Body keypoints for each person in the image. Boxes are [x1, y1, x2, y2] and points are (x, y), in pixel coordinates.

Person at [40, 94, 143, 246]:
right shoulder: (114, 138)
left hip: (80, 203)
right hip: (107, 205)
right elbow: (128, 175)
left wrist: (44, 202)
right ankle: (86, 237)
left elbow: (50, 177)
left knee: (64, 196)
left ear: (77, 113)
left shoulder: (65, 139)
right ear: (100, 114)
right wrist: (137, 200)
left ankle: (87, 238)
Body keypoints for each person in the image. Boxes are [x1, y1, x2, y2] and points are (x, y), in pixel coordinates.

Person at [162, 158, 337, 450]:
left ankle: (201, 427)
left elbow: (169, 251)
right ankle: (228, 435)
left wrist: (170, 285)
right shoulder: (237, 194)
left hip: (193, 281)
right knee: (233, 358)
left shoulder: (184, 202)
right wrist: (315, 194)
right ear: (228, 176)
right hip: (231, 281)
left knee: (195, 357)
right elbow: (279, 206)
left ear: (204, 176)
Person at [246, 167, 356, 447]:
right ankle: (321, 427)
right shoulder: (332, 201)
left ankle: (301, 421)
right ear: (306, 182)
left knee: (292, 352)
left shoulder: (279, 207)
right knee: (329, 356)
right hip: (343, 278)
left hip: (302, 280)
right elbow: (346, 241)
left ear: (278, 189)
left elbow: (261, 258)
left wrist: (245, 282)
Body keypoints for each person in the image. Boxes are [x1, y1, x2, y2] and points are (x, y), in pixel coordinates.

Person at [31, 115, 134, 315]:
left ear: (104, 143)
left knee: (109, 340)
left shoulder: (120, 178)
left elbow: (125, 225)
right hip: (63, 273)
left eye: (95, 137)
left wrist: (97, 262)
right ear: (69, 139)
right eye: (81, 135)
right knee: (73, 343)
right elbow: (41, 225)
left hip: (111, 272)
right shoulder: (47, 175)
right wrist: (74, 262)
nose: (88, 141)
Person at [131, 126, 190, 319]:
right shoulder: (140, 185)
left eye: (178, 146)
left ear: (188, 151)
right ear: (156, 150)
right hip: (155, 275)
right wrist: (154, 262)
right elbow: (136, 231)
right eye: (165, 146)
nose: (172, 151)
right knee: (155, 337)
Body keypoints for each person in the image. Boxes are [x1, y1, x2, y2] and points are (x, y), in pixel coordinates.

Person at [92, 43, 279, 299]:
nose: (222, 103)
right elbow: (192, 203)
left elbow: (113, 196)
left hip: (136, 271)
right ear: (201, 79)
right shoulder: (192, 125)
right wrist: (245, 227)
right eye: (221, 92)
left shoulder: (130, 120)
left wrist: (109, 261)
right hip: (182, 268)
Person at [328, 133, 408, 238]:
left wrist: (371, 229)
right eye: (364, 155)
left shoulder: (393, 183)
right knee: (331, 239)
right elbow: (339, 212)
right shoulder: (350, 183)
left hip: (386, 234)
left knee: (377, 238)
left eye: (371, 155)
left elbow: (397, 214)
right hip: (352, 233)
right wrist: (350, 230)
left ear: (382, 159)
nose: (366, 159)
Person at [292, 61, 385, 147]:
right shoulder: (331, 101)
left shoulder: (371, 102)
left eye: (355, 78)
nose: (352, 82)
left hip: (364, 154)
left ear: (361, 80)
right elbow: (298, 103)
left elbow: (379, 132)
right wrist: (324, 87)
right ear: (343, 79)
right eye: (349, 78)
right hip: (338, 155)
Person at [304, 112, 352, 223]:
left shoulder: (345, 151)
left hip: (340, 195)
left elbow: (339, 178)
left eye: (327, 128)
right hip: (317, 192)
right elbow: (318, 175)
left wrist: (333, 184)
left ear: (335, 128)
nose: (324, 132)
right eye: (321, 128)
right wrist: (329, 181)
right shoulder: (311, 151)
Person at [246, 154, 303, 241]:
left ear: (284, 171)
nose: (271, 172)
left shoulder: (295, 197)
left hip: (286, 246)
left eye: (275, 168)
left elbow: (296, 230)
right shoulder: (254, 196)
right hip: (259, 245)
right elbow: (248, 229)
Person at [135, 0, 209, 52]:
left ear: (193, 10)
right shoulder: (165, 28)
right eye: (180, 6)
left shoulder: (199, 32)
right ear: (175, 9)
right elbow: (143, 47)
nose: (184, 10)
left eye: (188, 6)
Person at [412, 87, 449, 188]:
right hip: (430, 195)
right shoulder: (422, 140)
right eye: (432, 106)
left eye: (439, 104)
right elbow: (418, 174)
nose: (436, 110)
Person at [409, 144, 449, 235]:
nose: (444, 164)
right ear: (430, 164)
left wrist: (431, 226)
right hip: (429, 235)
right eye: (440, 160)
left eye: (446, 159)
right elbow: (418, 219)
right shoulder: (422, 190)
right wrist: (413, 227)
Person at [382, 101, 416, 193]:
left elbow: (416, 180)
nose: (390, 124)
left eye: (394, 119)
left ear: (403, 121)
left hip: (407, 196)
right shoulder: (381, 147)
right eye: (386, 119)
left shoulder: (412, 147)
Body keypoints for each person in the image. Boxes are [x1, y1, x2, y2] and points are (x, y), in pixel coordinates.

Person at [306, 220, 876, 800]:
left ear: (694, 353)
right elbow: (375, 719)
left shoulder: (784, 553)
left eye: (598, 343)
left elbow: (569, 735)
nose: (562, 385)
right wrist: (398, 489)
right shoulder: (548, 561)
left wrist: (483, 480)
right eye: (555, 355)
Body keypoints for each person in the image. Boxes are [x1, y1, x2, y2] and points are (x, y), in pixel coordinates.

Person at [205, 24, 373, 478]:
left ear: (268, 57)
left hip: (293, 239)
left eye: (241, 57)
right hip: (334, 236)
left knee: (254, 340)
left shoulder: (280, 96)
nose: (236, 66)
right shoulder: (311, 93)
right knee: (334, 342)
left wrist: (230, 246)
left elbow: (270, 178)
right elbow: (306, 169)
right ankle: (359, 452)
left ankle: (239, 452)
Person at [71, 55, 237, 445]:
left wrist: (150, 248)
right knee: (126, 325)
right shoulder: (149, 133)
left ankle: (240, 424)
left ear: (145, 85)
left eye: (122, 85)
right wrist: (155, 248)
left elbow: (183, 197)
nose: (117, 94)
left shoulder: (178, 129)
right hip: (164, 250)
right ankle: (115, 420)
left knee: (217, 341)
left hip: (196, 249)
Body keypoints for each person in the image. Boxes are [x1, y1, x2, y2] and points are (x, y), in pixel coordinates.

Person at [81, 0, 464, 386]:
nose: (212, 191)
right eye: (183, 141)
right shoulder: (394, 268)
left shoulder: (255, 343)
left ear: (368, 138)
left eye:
=-=-=-=-=
Extract, word for word, each line of the listing above.

--- OUTPUT OF THE EXERCISE ---
Body keypoints for each person in the image. Boxes are [x1, y1, x2, y2] and points are (x, y), in pixel coordinates.

Person at [40, 94, 143, 246]:
right shoulder: (114, 138)
left hip: (80, 203)
right hip: (107, 205)
right elbow: (128, 175)
left wrist: (44, 202)
right ankle: (86, 237)
left elbow: (50, 177)
left knee: (64, 196)
left ear: (77, 113)
left shoulder: (65, 139)
right ear: (100, 114)
right wrist: (137, 200)
left ankle: (87, 238)
Body keypoints for each person in the image. Boxes are [x1, y1, x2, y2] and points are (x, y), in pixel coordinates.

Person at [162, 158, 337, 450]:
left ankle: (201, 427)
left elbow: (169, 251)
right ankle: (228, 435)
left wrist: (170, 285)
right shoulder: (237, 194)
left hip: (193, 281)
right knee: (233, 358)
left shoulder: (184, 202)
right wrist: (315, 194)
right ear: (228, 176)
right hip: (231, 281)
left knee: (195, 357)
right elbow: (279, 206)
left ear: (204, 176)
Person at [246, 167, 356, 447]:
right ankle: (321, 427)
right shoulder: (332, 201)
left ankle: (301, 421)
right ear: (306, 182)
left knee: (292, 352)
left shoulder: (279, 207)
right knee: (329, 356)
right hip: (343, 278)
left hip: (302, 280)
right elbow: (346, 241)
left ear: (278, 189)
left elbow: (261, 258)
left wrist: (245, 282)
Body keypoints for each person in the image. Boxes are [x1, y1, x2, y2] and points are (x, y), in pixel coordinates.

Person at [31, 115, 134, 315]:
left ear: (104, 143)
left knee: (109, 340)
left shoulder: (120, 178)
left elbow: (125, 225)
right hip: (63, 273)
left eye: (95, 137)
left wrist: (97, 262)
right ear: (69, 139)
right eye: (81, 135)
right knee: (73, 343)
right elbow: (41, 225)
left hip: (111, 272)
right shoulder: (47, 175)
right wrist: (74, 262)
nose: (88, 141)
Person at [131, 126, 190, 319]:
right shoulder: (140, 185)
left eye: (178, 146)
left ear: (188, 151)
right ear: (156, 150)
right hip: (155, 275)
right wrist: (154, 262)
right elbow: (136, 231)
right eye: (165, 146)
nose: (172, 151)
right knee: (155, 337)
Body keypoints for each person in the image. Boxes are [x1, y1, x2, y2] and points are (x, y), in pixel coordinates.

Person at [92, 43, 279, 299]:
nose: (222, 103)
right elbow: (192, 203)
left elbow: (113, 196)
left hip: (136, 271)
right ear: (201, 79)
right shoulder: (192, 125)
right wrist: (245, 227)
right eye: (221, 92)
left shoulder: (130, 120)
left wrist: (109, 261)
right hip: (182, 268)
Person at [328, 133, 408, 238]:
left wrist: (371, 229)
right eye: (364, 155)
left shoulder: (393, 183)
right knee: (331, 239)
right elbow: (339, 212)
right shoulder: (350, 183)
left hip: (386, 234)
left knee: (377, 238)
left eye: (371, 155)
left elbow: (397, 214)
right hip: (352, 233)
right wrist: (350, 230)
left ear: (382, 159)
nose: (366, 159)
Person at [292, 61, 385, 147]:
right shoulder: (331, 101)
left shoulder: (371, 102)
left eye: (355, 78)
nose: (352, 82)
left hip: (364, 154)
left ear: (361, 80)
right elbow: (298, 103)
left elbow: (379, 132)
right wrist: (324, 87)
right ear: (343, 79)
right eye: (349, 78)
right hip: (338, 155)
Person at [304, 112, 352, 223]:
left shoulder: (345, 151)
left hip: (340, 195)
left elbow: (339, 178)
left eye: (327, 128)
right hip: (317, 192)
right elbow: (318, 175)
left wrist: (333, 184)
left ear: (335, 128)
nose: (324, 132)
right eye: (321, 128)
right wrist: (329, 181)
right shoulder: (311, 151)
Person at [246, 154, 303, 241]:
left ear: (284, 171)
nose: (271, 172)
left shoulder: (295, 197)
left hip: (286, 246)
left eye: (275, 168)
left elbow: (296, 230)
right shoulder: (254, 196)
right hip: (259, 245)
right elbow: (248, 229)
Person at [135, 0, 209, 52]:
left ear: (193, 10)
right shoulder: (165, 28)
right eye: (180, 6)
left shoulder: (199, 32)
right ear: (175, 9)
right elbow: (143, 47)
nose: (184, 10)
left eye: (188, 6)
Person at [412, 87, 449, 188]:
right hip: (430, 195)
right shoulder: (422, 140)
right eye: (432, 106)
left eye: (439, 104)
right elbow: (418, 174)
nose: (436, 110)
Person at [409, 144, 449, 235]:
nose: (444, 164)
right ear: (430, 164)
left wrist: (431, 226)
right hip: (429, 235)
right eye: (440, 160)
left eye: (446, 159)
right elbow: (418, 219)
right shoulder: (422, 190)
right wrist: (413, 227)
Person at [382, 101, 416, 193]:
left elbow: (416, 180)
nose: (390, 124)
left eye: (394, 119)
left ear: (403, 121)
left hip: (407, 196)
right shoulder: (381, 147)
right eye: (386, 119)
left shoulder: (412, 147)
Body keypoints for each person in the image. Boxes are [x1, y1, x2, y2] and points are (x, y), in pixel coordinates.

Person at [306, 220, 876, 800]:
left ear: (694, 353)
right elbow: (375, 719)
left shoulder: (784, 553)
left eye: (598, 343)
left elbow: (569, 735)
nose: (562, 385)
right wrist: (398, 489)
right shoulder: (548, 561)
left wrist: (483, 480)
right eye: (555, 355)
Body keypoints for each person in the image. Boxes are [x1, y1, x2, y2] and points are (x, y), in pixel coordinates.

Person at [205, 24, 373, 478]:
left ear: (268, 57)
left hip: (293, 239)
left eye: (241, 57)
right hip: (334, 236)
left knee: (254, 340)
left shoulder: (280, 96)
nose: (236, 66)
right shoulder: (311, 93)
right knee: (334, 342)
left wrist: (230, 246)
left elbow: (270, 178)
right elbow: (306, 169)
right ankle: (359, 452)
left ankle: (239, 452)
Person at [71, 55, 237, 445]:
left wrist: (150, 248)
right knee: (126, 325)
right shoulder: (149, 133)
left ankle: (240, 424)
left ear: (145, 85)
left eye: (122, 85)
right wrist: (155, 248)
left elbow: (183, 197)
nose: (117, 94)
left shoulder: (178, 129)
right hip: (164, 250)
right ankle: (115, 420)
left knee: (217, 341)
left hip: (196, 249)
Body keypoints for each person in the image. Boxes are [x1, y1, x2, y2] and points are (x, y), in pixel coordinates.

Person at [81, 0, 464, 386]:
nose: (212, 191)
right eye: (183, 141)
right shoulder: (394, 268)
left shoulder: (255, 343)
left ear: (368, 138)
left eye:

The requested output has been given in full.